Department of Homeland Security Secretary Alejandro Mayorkas said this week that there are “significant changes” coming to the Immigration and Customs Enforcement agency as President Joe Biden’s administration continues to reverse polices made during former President Donald Trump’s tenure.
Mayorkas told The Washington Post Tuesday that he is “wrestling” with establishing new priorities for the agency as it works through a new “assessment” of what it should be doing that is due by the end of the month.
“I really am focused on it becoming a premier national security and law enforcement agency,” Mayorkas said to the Post. “I really want to elevate all of the other work [ICE] does and also ensure that its civil immigration work is well-focused in the service of the national security and public safety mission.”
Since taking office, Biden’s administration has slowed the number of arrests and apprehension of people crossing the southern border by ending several Trump policies.
He ordered a 100-day freeze on most deportations, which was blocked in the federal courts, and the administration is being sued by several Republican states attorneys general, the report said.
According to the Post story, the agency carried out less than 3,000 deportations in April, which is the lowest level in history,, In March, agents took more than 172,000 migrants into custody, and a similar number for April, the Post reported.
The new administration’s policies want to move ICE resources away from being measured by arrests and deportations to more investigative work, according to the article.
Despite moving away from the policies of Trump, some Democrats that are further left than the president want the administration to move faster reforming its function.
“They have begun to do a lot of things to roll back the worst pieces of Trump administration policies, and their biggest accomplishment has been changing immigration enforcement in the interior to scale back who is being detained,” Rep.
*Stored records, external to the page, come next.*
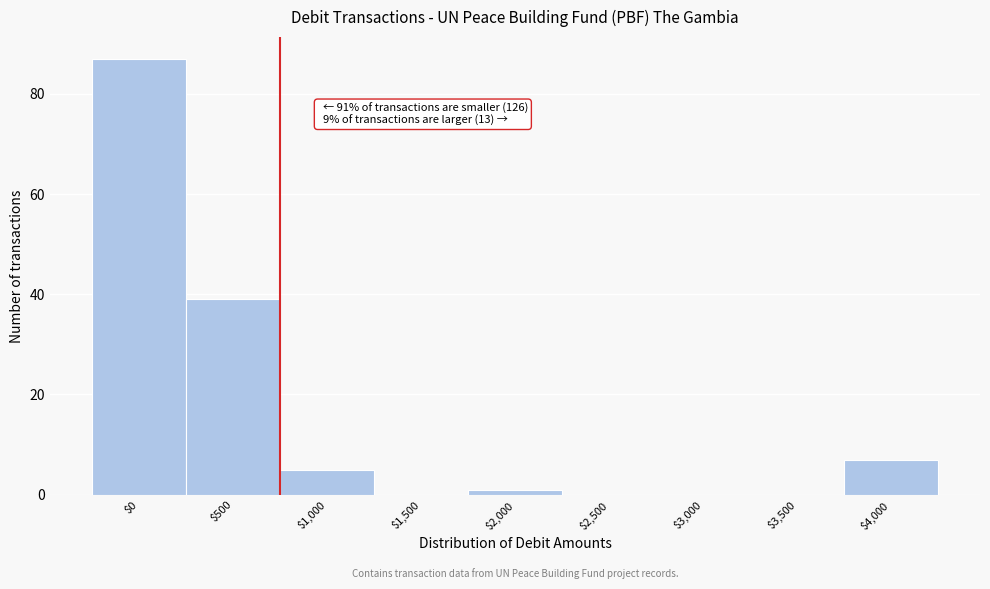

What is the greatest value displayed?

87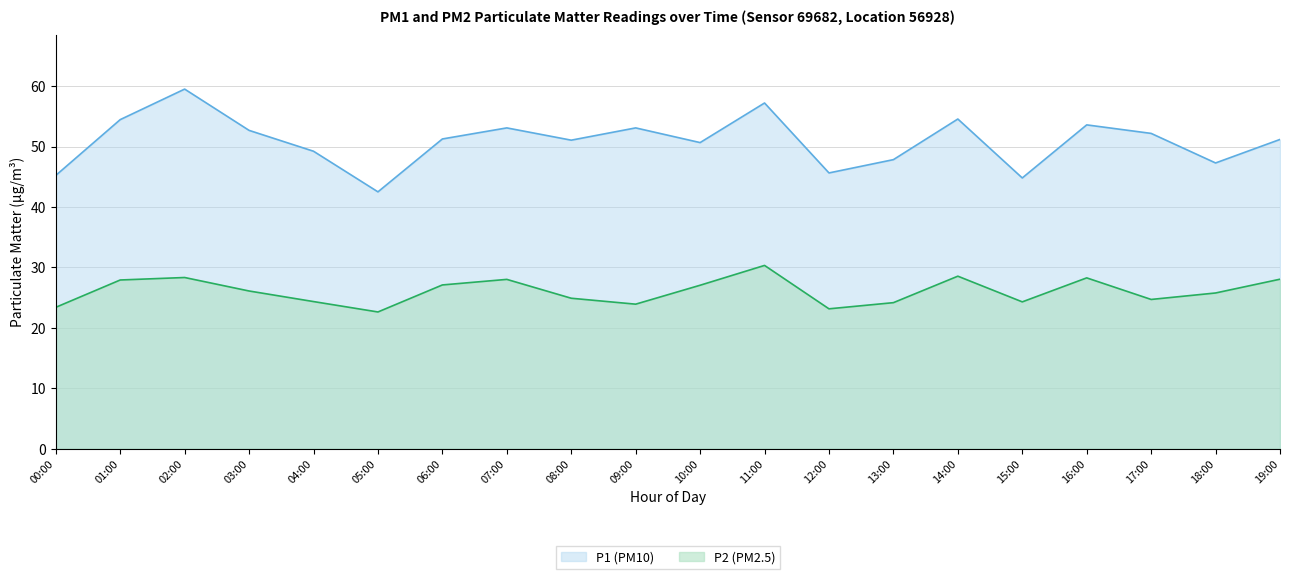

At which category is the sum across all series the highest?

02:00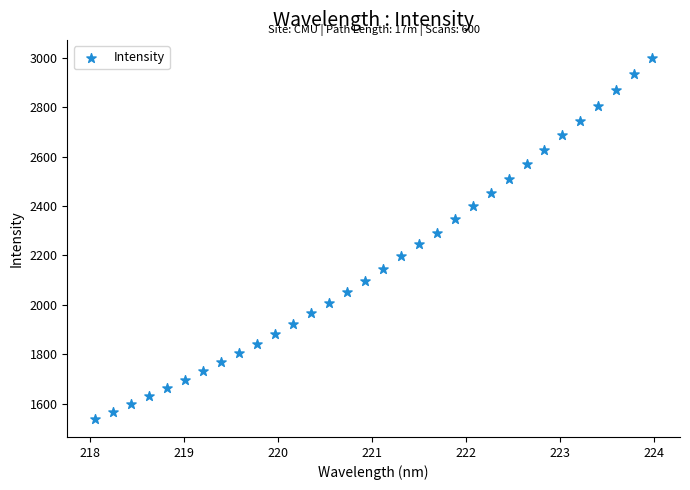

What is the range of Y values (max minus min)?

1461.4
Pramila Jayapal, D-Wash., said in the story while pushing for a full moratorium on deportations.
So far, the administration has not moved to the far left, which is calling to abolish the agency altogether, but has reined in much of the latitude Border Agents had under Trump.
The agency reported a caseload of 3.26 million with an average of 87 arrests, 509 removals, and 4,000 lbs. of narcotics seized each day, according to its website.
The decreased activity by the agency because of Biden’s policies and a 20-year high of border crossings is frustrating some of the Border Patrol rank and file, according to the story.